Some rudimentary utils I cooked up to introspect & hack docker containers from the host
sudo wget -O /usr/local/sbin/dockhack https://raw.githubusercontent.com/tavisrudd/dockhack/master/dockhack
sudo chmod +x /usr/local/sbin/dockhack
sudo dockhack install_deps
Note, most of these commands require root
privileges to work.
dockhack install_deps
attempts to install dockhack's deps: the `cgroup-bin` package and
`nsenter` from `util-linux`
dockhack last
dockhack last_id
prints the full id of the last container to run
short-hand for `docker ps -l -q --no-trunc`
dockhack id CID
dockhack get_id CID
resolve and print the full SHA version of a container ID
dockhack get_prop CID PROP
lookup a container property via `docker inspect --format`
dockhack get_ip CID
print the container's IPv4 address
dockhack mem CID
dockhack memory CID
print the container's memory stats and limits
dockhack net CID
print lots of info about the network configuration of the container
dockhack netfilter CID
print all netfilter/iptables rules related to the container
dockhack get_root_pid CID
print the container's top-level PID
dockhack pids CID
print a comma delimited list of all PIDs in the container
dockhack ps_outside CID
ps -H -f -p $(pids "$CID")
dockhack ps_inside CID
run `ps -efH` inside the container
dockhack psx CID
run both ps_outside and ps_inside
dockhack pgrep CID <pgrep args>
run pgrep inside the container
dockhack pstree CID
run `pstree` scoped to the container processes
dockhack htop CID
run htop, on the host, with the PIDs limited to those in the container
dockhack fsroot CID
print the mount path of the container's filesystem inside /var/lib/docker
dockhack cp CID source-filepath-on-host target-filepath-in-container
the inverse of `docker cp` which copies from the container to the host
dockhack ssh CID
ssh into the container, assuming you've got init+sshd running
dockhack ssh-cp-key CID [pubkey-path]
cp your ssh pubkey into /root/.ssh/authorized_keys in the container
The following require the `cgroup-bin` package (cgexec, lscgroup,
etc.) and `nsenter`
(http://man7.org/linux/man-pages/man1/nsenter.1.html) from
util-linux version 2.23 or greater
dockhack inside CID <any command available in the container plus its args>
run a command inside the container cgroups + namespaces BUT without
dropping any capabilities. This is useful for a) running
privileged commands inside a non-privileged container and b) doing
the equivalent of lxc-attach when running docker with
libcontainer.
e.g.
ip route ...
mount ....
tcpdump ...
dockhack cg_exec CID <any command available in the host plus its args>
a wrapper around `cgexec` from `cgroup-bin` which wires up the
required arguments. This uses the host's filesystem and, thus, the
command must be available on the host.
dockhack ns_enter CID <any command available in the container plus its args>
a wrapper around `nsenter` from `util-linux` which wires up the
required arguments. It uses the mount, uts, ipc, pid and net namespaces.

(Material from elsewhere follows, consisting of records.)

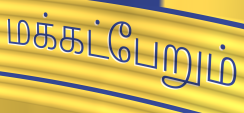
மக்கட்பேறும்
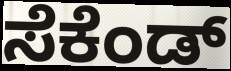
ಸೆಕೆಂಡ್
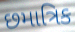
છમાત્રિક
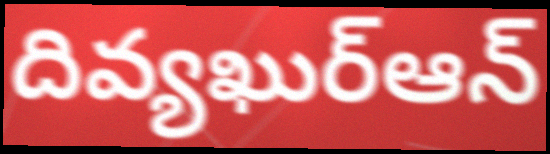
దివ్యఖుర్ఆన్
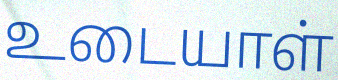
உடையாள்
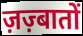
ज़ज़्बातों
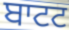
ਬਾਟਟ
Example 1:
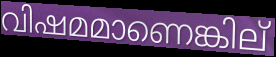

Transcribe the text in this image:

വിഷമമാണെങ്കില്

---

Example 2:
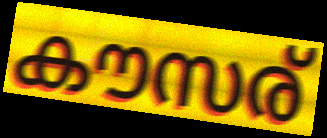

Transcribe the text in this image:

കൗസര്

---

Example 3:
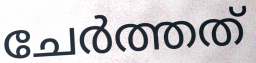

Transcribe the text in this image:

ചേർത്തത്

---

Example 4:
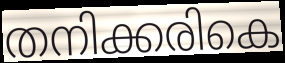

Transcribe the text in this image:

തനിക്കരികെ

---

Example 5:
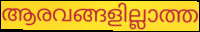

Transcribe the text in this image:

ആരവങ്ങളില്ലാത്ത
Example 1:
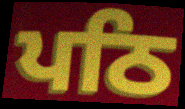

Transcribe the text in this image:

ਪਠਿ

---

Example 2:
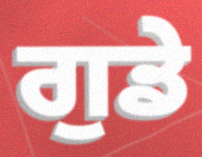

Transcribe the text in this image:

ਗੁਡੇ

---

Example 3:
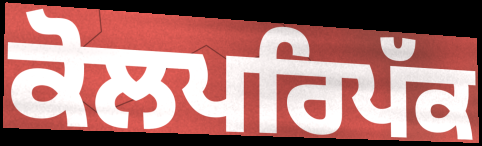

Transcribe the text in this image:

ਕੋਲਪਰਿਪੱਕ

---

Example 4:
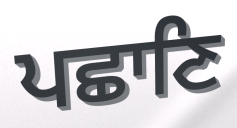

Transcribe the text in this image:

ਪਛਾਣਿ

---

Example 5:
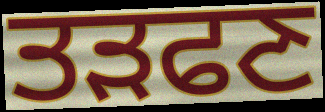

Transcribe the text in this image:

ਤੜਫਣ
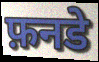
फ़नडे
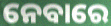
ନେବାରେ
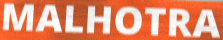
MALHOTRA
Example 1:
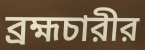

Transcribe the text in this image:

ব্রহ্মচারীর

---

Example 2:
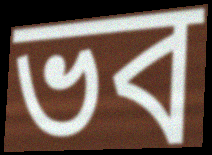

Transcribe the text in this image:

ভব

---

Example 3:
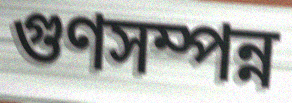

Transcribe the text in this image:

গুণসম্পন্ন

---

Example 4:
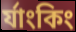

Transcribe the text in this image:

র্যাংকিং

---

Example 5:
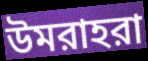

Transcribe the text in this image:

উমরাহরা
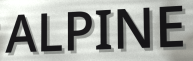
ALPINE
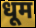
धूम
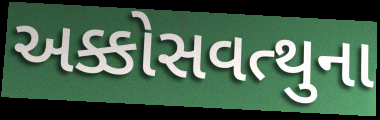
અક્કોસવત્થુના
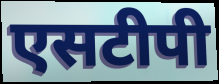
एसटीपी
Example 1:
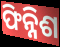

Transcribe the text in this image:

ଫିନ୍ନିଶ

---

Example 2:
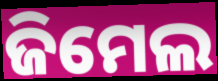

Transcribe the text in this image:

ଜିମେଲ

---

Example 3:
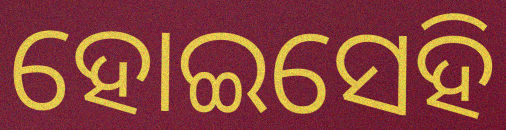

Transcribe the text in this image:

ହୋଇସେହି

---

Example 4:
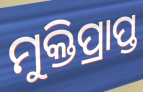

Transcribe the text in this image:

ମୁକ୍ତିପ୍ରାପ୍ତ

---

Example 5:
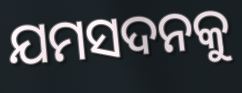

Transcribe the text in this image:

ଯମସଦନକୁ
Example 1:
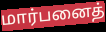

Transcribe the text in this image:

மார்பனைத்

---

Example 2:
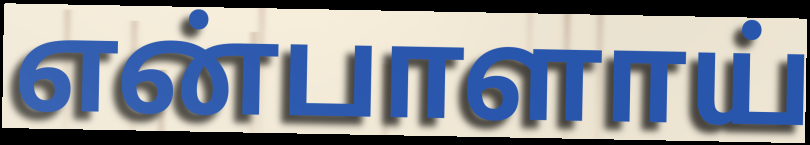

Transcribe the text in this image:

என்பாளாய்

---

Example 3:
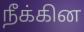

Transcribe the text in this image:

நீக்கின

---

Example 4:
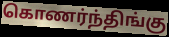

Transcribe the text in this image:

கொணர்ந்திங்கு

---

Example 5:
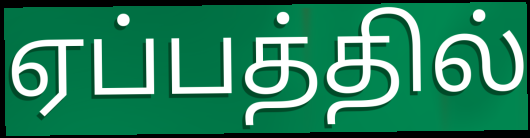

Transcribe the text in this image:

ஏப்பத்தில்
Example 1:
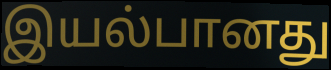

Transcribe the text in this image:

இயல்பானது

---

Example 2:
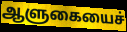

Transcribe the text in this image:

ஆளுகையைச்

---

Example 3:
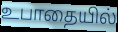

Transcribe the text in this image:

உபாதையில்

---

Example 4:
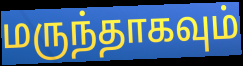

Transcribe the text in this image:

மருந்தாகவும்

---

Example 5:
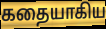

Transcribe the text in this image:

கதையாகிய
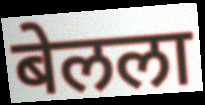
बेलला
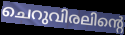
ചെറുവിരലിന്റെ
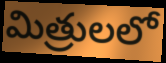
మిత్రులలో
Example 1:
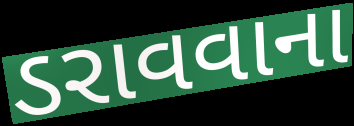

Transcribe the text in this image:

ડરાવવાના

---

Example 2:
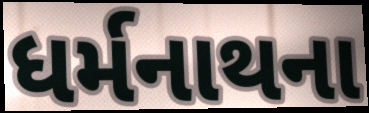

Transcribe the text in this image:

ધર્મનાથના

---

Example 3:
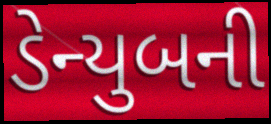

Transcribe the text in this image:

ડેન્યુબની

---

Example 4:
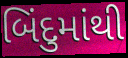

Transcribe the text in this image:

બિંદુમાંથી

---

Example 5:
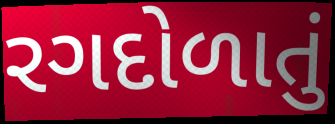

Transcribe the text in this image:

રગદોળાતું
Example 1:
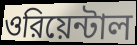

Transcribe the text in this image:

ওরিয়েন্টাল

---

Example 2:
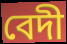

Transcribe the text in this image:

dockhack supported_cgroups CID
print a comma separated list of cgroups used for the container
dockhack get_caps CID
print the list of posix capabilities available in the container
requires the ruby gem `cap2`
where
CID := { container-long-sha | container-short-sha | container-name | l | last}
l is a short-hand for last
e.g. 6a3827868f31
6a3827868f31b549e2cfcf47e0f28a1ecc631aeec7a661c5a3cfa3966a66ca1d
compassionate_lovelace
PROP := anything that would resolve correctly in `docker inspect --format '{{PROP}}'`
You can also source this script as a bash library: `source dockhack`.